WHAT TO PRODUCE => Write out, word for word and with no pictures, each line below from the one containing "middle mcp: (559, 337)" through the one containing "thumb ip: (1027, 775)", both included, and no other line.
• • • • • • •
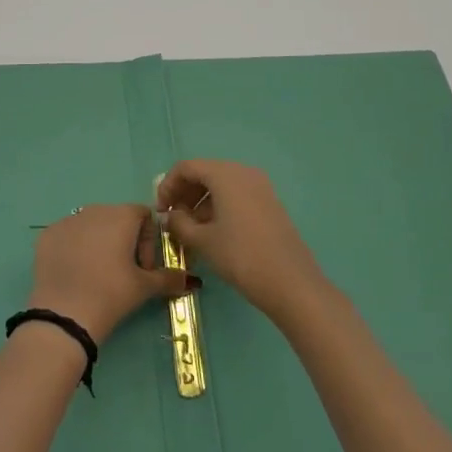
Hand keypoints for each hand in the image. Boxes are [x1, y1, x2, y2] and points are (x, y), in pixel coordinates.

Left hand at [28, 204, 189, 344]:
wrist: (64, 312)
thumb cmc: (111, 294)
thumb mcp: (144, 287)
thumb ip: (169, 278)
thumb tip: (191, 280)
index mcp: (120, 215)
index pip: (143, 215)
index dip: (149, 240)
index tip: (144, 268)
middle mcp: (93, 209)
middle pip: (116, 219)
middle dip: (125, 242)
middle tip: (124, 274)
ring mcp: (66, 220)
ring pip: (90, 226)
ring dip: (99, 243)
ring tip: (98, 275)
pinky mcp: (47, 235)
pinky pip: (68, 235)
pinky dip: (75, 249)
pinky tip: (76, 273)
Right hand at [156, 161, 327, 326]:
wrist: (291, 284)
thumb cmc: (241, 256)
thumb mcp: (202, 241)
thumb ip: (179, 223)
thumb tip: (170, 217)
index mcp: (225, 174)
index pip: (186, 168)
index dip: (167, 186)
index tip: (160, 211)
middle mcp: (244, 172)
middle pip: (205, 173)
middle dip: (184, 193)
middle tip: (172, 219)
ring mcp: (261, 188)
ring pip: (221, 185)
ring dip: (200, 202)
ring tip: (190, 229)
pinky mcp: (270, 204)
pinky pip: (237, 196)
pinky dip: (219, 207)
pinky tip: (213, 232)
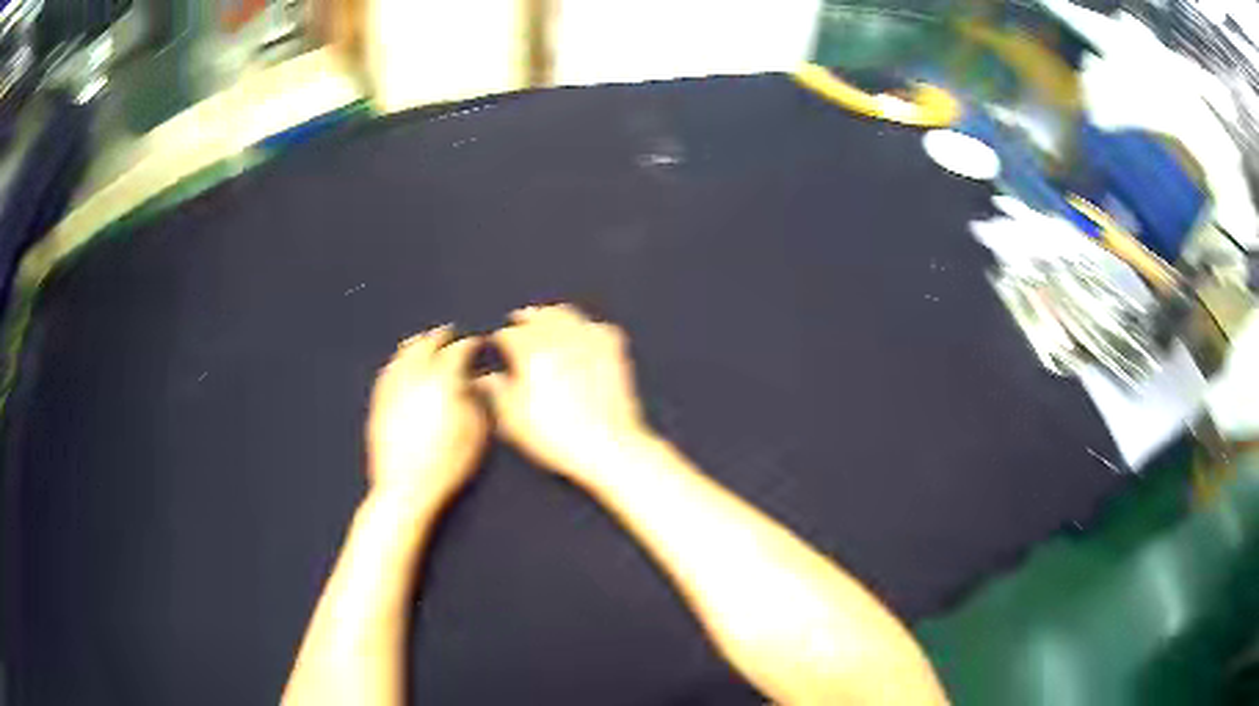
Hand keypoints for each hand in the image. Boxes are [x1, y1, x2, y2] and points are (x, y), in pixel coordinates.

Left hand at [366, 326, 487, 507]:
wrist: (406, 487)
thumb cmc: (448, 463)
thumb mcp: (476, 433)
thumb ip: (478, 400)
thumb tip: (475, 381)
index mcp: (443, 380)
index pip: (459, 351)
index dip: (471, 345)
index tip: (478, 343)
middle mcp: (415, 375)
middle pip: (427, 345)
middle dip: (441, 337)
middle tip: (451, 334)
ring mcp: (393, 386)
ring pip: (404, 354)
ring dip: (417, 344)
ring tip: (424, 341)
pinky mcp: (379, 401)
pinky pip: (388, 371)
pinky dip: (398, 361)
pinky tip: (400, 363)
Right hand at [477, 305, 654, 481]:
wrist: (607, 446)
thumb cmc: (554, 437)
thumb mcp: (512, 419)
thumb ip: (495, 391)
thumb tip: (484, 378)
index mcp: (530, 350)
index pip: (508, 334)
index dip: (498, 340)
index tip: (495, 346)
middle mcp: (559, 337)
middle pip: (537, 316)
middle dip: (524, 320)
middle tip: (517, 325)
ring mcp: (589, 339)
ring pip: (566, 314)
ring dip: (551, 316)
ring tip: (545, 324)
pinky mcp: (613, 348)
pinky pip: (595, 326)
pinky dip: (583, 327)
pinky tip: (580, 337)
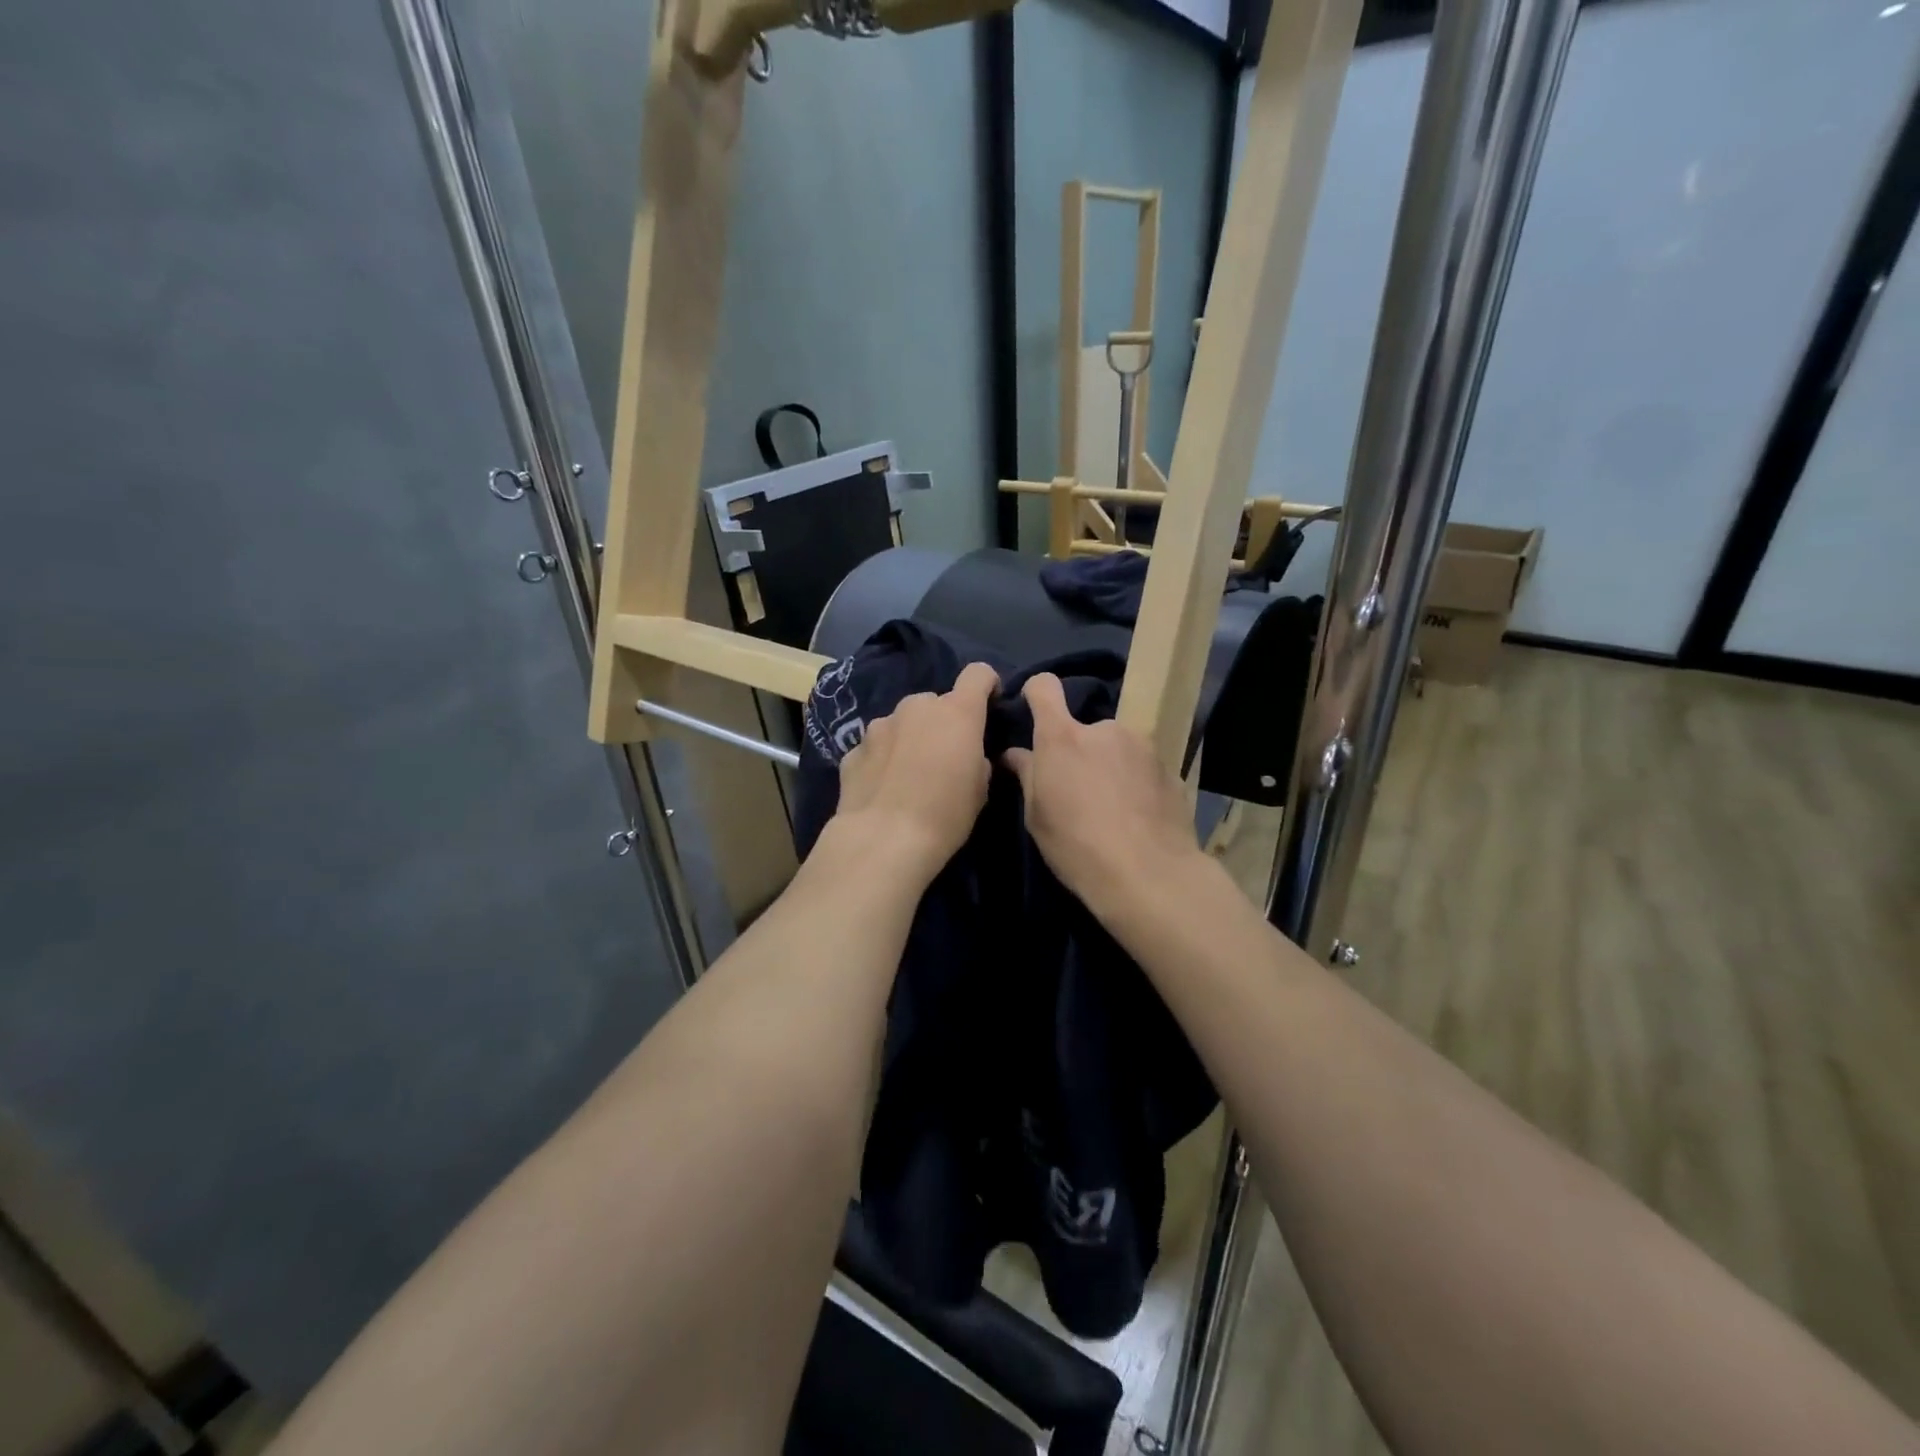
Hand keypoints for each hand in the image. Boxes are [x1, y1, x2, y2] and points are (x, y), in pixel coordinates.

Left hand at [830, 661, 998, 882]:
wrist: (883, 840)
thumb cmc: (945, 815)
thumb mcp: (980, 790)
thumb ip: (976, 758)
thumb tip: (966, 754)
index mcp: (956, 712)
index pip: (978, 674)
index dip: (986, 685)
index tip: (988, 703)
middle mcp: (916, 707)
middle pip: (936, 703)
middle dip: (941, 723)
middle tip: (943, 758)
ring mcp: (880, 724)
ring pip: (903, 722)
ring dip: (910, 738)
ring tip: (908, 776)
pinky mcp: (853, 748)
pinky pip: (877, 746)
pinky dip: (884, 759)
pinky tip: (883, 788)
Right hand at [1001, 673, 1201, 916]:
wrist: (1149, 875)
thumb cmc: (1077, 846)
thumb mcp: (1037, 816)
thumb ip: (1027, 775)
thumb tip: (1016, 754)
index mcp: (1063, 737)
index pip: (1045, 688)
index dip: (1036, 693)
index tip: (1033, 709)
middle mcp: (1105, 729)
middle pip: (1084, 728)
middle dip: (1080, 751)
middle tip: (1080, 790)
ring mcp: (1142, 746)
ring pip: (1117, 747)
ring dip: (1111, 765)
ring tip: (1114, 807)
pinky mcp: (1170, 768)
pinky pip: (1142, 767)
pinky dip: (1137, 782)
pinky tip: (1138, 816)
• • • • • • •
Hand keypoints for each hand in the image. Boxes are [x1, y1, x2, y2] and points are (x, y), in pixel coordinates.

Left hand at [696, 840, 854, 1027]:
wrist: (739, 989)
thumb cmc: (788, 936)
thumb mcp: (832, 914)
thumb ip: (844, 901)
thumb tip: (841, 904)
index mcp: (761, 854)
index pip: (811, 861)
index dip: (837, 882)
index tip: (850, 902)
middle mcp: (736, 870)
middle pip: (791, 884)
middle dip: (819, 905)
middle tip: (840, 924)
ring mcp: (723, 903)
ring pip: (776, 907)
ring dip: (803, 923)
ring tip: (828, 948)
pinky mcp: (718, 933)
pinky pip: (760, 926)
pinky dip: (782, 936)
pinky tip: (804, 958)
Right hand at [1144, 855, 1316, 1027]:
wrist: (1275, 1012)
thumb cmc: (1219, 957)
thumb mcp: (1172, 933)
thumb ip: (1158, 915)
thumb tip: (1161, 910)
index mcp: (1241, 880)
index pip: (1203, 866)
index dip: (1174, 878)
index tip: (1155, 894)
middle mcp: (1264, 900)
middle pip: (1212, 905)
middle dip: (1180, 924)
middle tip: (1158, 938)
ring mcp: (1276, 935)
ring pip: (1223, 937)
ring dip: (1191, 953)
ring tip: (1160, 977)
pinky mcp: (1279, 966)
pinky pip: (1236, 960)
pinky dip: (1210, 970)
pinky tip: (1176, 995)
• • • • • • •
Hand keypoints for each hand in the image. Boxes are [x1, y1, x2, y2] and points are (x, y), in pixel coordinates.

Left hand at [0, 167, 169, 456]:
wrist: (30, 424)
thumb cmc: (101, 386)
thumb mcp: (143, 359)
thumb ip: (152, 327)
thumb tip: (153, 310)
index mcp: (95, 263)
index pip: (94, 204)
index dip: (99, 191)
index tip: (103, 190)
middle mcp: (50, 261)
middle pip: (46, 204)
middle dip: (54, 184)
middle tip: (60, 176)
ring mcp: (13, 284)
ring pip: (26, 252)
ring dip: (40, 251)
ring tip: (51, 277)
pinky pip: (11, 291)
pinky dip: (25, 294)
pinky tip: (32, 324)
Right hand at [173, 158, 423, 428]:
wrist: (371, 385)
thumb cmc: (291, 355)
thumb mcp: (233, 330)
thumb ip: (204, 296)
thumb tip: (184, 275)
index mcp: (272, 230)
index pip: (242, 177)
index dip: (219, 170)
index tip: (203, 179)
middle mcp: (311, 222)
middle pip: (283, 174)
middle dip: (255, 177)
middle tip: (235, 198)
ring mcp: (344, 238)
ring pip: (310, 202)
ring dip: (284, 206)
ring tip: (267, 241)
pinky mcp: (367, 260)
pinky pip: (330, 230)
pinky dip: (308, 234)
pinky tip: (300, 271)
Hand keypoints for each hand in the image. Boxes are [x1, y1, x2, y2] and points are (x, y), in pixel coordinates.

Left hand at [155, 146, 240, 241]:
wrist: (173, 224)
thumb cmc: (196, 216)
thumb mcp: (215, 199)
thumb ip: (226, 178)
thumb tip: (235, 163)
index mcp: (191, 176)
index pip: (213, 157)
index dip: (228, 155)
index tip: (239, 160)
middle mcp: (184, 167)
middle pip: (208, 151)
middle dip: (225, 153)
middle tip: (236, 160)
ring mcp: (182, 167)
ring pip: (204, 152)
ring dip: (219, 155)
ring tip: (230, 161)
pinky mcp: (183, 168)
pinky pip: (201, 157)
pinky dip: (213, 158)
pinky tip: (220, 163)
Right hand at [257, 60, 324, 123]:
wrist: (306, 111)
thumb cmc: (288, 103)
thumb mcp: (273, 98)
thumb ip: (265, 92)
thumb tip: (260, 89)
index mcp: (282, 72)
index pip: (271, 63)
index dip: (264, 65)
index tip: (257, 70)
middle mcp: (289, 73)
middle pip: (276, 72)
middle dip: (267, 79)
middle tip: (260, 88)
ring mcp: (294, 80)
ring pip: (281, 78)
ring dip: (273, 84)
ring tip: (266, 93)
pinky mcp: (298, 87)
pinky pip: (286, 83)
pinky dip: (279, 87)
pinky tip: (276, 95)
• • • • • • •
REPLY =>
middle mcp: (559, 337)
middle pip: (537, 316)
middle dip: (524, 320)
middle tip: (517, 325)
ring mcp: (589, 339)
ring pip: (566, 314)
ring dip: (551, 316)
ring tip: (545, 324)
pinky mcp: (613, 348)
pinky pip: (595, 326)
pinky dip: (583, 327)
pinky tip: (580, 337)
Hand keypoints for each hand in the image. Boxes are [x1, y1, x2, y2] and points are (x, y), in pixel coordinates.

Left hand at [830, 661, 998, 882]:
wrist: (883, 840)
thumb cmc: (945, 815)
thumb mcp: (980, 790)
thumb ip: (976, 758)
thumb tip: (966, 754)
index mcp: (956, 712)
index pip: (978, 674)
index dip: (986, 685)
index tip: (988, 703)
middle mcp: (916, 707)
middle pip: (936, 703)
middle dip: (941, 723)
middle tip: (943, 758)
ring mcp: (880, 724)
ring pip: (903, 722)
ring dip: (910, 738)
ring tip: (908, 776)
pinky mcp: (853, 748)
pinky pip: (877, 746)
pinky dip: (884, 759)
pinky tip: (883, 788)
Right hand at [1001, 673, 1201, 916]:
wrist: (1149, 875)
thumb cmc: (1077, 846)
thumb mcp: (1037, 816)
thumb ip: (1027, 775)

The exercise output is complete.